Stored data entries
##########

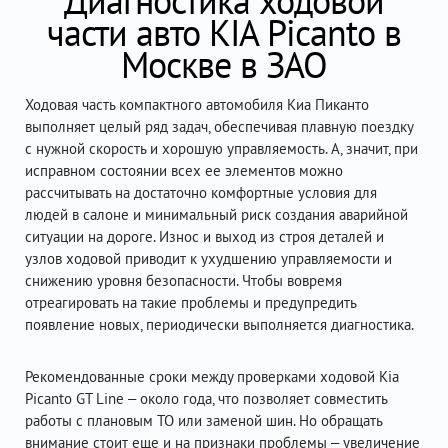
Диагностика ходовой
части авто KIA Picanto в
Москве в ЗАО
Ходовая часть компактного автомобиля Киа Пиканто
выполняет целый ряд задач, обеспечивая плавную поездку
с нужной скорость и хорошую управляемость. А, значит, при
исправном состоянии всех ее элементов можно
рассчитывать на достаточно комфортные условия для
людей в салоне и минимальный риск создания аварийной
ситуации на дороге. Износ и выход из строя деталей и
узлов ходовой приводит к ухудшению управляемости и
снижению уровня безопасности. Чтобы вовремя
отреагировать на такие проблемы и предупредить
появление новых, периодически выполняется диагностика.
Рекомендованные сроки между проверками ходовой Kia
Picanto GT Line – около года, что позволяет совместить
работы с плановым ТО или заменой шин. Но обращать
внимание стоит еще и на признаки проблемы – увеличение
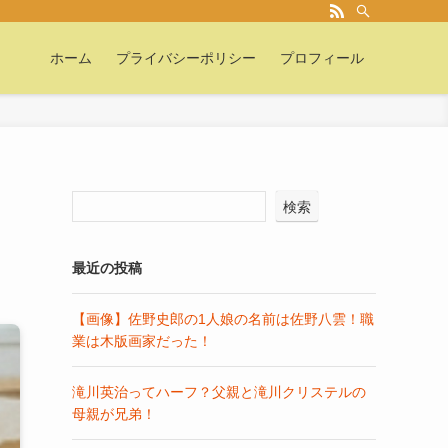
ホーム
プライバシーポリシー
プロフィール
相
検索
最近の投稿
【画像】佐野史郎の1人娘の名前は佐野八雲！職
業は木版画家だった！
滝川英治ってハーフ？父親と滝川クリステルの
母親が兄弟！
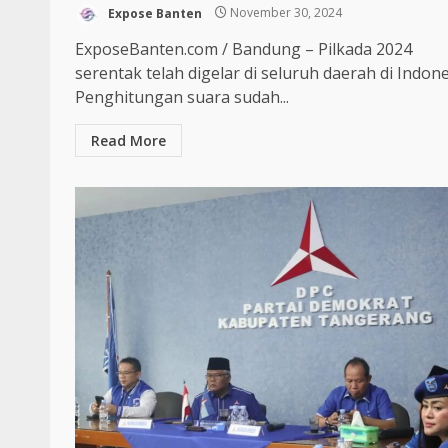
Expose Banten
November 30, 2024
ExposeBanten.com / Bandung – Pilkada 2024
serentak telah digelar di seluruh daerah di Indone
Penghitungan suara sudah...
Read More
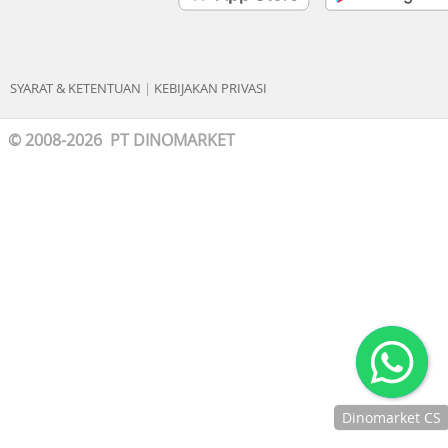
SYARAT & KETENTUAN
|
KEBIJAKAN PRIVASI
© 2008-2026 PT DINOMARKET
Dinomarket CS
Chat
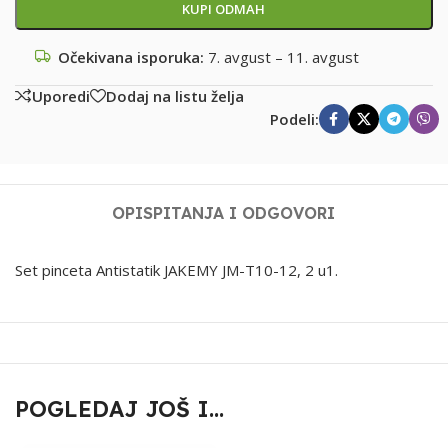
KUPI ODMAH
Očekivana isporuka:
7. avgust – 11. avgust
Uporedi
Dodaj na listu želja
Podeli:
OPIS
PITANJA I ODGOVORI
Set pinceta Antistatik JAKEMY JM-T10-12, 2 u1.
POGLEDAJ JOŠ I...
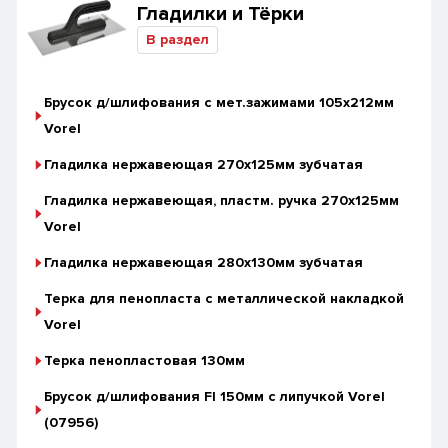
Гладилки и Тёрки
В раздел
Брусок д/шлифования с мет.зажимами 105х212мм
Vorel
Гладилка нержавеющая 270х125мм зубчатая
Гладилка нержавеющая, пластм. ручка 270х125мм
Vorel
Гладилка нержавеющая 280х130мм зубчатая
Терка для пенопласта с металлической накладкой
Vorel
Терка пенопластовая 130мм
Брусок д/шлифования Fl 150мм с липучкой Vorel
(07956)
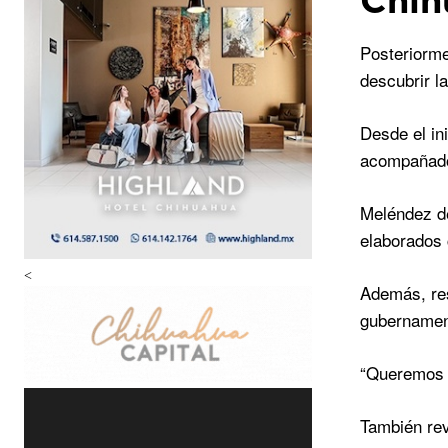
Posteriorme
descubrir l
Desde el in
acompañados
Meléndez de
elaborados 
<
Además, res
gubernament
“Queremos q
También rev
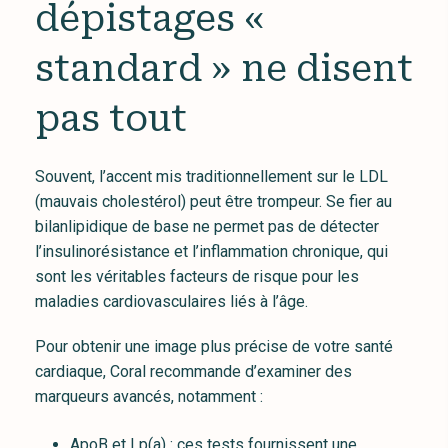
dépistages «
standard » ne disent
pas tout
Souvent, l’accent mis traditionnellement sur le LDL
(mauvais cholestérol) peut être trompeur. Se fier au
bilanlipidique de base ne permet pas de détecter
l’insulinorésistance et l’inflammation chronique, qui
sont les véritables facteurs de risque pour les
maladies cardiovasculaires liés à l’âge.
Pour obtenir une image plus précise de votre santé
cardiaque, Coral recommande d’examiner des
marqueurs avancés, notamment :
ApoB et Lp(a) : ces tests fournissent une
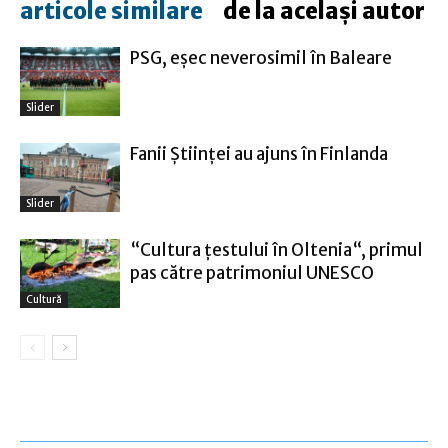
articole similare
de la același autor
PSG, eşec neverosimil în Baleare
Slider
Fanii Ştiinţei au ajuns în Finlanda
Slider
“Cultura țestului în Oltenia“, primul
pas către patrimoniul UNESCO
Cultură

##########

Request
Excluding the pictures, restate the records above word for word.

Problem solution
Диагностика ходовой
части авто KIA Picanto в
Москве в ЗАО
Ходовая часть компактного автомобиля Киа Пиканто
выполняет целый ряд задач, обеспечивая плавную поездку
с нужной скорость и хорошую управляемость. А, значит, при
исправном состоянии всех ее элементов можно
рассчитывать на достаточно комфортные условия для
людей в салоне и минимальный риск создания аварийной
ситуации на дороге. Износ и выход из строя деталей и
узлов ходовой приводит к ухудшению управляемости и
снижению уровня безопасности. Чтобы вовремя
отреагировать на такие проблемы и предупредить
появление новых, периодически выполняется диагностика.
Рекомендованные сроки между проверками ходовой Kia
Picanto GT Line – около года, что позволяет совместить
работы с плановым ТО или заменой шин. Но обращать
внимание стоит еще и на признаки проблемы – увеличение
ホーム
プライバシーポリシー
プロフィール
相
検索
最近の投稿
【画像】佐野史郎の1人娘の名前は佐野八雲！職
業は木版画家だった！
滝川英治ってハーフ？父親と滝川クリステルの
母親が兄弟！
Expose Banten
November 30, 2024
ExposeBanten.com / Bandung – Pilkada 2024
serentak telah digelar di seluruh daerah di Indone
Penghitungan suara sudah...
Read More
SYARAT & KETENTUAN
|
KEBIJAKAN PRIVASI
© 2008-2026 PT DINOMARKET
Dinomarket CS
Chat
KUPI ODMAH
Očekivana isporuka:
7. avgust – 11. avgust
Uporedi
Dodaj na listu želja
Podeli:
OPIS
PITANJA I ODGOVORI
Set pinceta Antistatik JAKEMY JM-T10-12, 2 u1.
POGLEDAJ JOŠ I...
Гладилки и Тёрки
В раздел
Брусок д/шлифования с мет.зажимами 105х212мм
Vorel
Гладилка нержавеющая 270х125мм зубчатая
Гладилка нержавеющая, пластм. ручка 270х125мм
Vorel
Гладилка нержавеющая 280х130мм зубчатая
Терка для пенопласта с металлической накладкой
Vorel
Терка пенопластовая 130мм
Брусок д/шлифования Fl 150мм с липучкой Vorel
(07956)
Posteriorme
descubrir l
Desde el in
acompañados
Meléndez de
elaborados 
<
Además, res
gubernament
“Queremos q
También rev
dépistages «
standard » ne disent
pas tout
Souvent, l’accent mis traditionnellement sur le LDL
(mauvais cholestérol) peut être trompeur. Se fier au
bilanlipidique de base ne permet pas de détecter
l’insulinorésistance et l’inflammation chronique, qui
sont les véritables facteurs de risque pour les
maladies cardiovasculaires liés à l’âge.
Pour obtenir une image plus précise de votre santé
cardiaque, Coral recommande d’examiner des
marqueurs avancés, notamment :
ApoB et Lp(a) : ces tests fournissent une
articole similare
de la același autor
PSG, eşec neverosimil în Baleare
Slider
Fanii Ştiinţei au ajuns în Finlanda
Slider
“Cultura țestului în Oltenia“, primul
pas către patrimoniul UNESCO
Cultură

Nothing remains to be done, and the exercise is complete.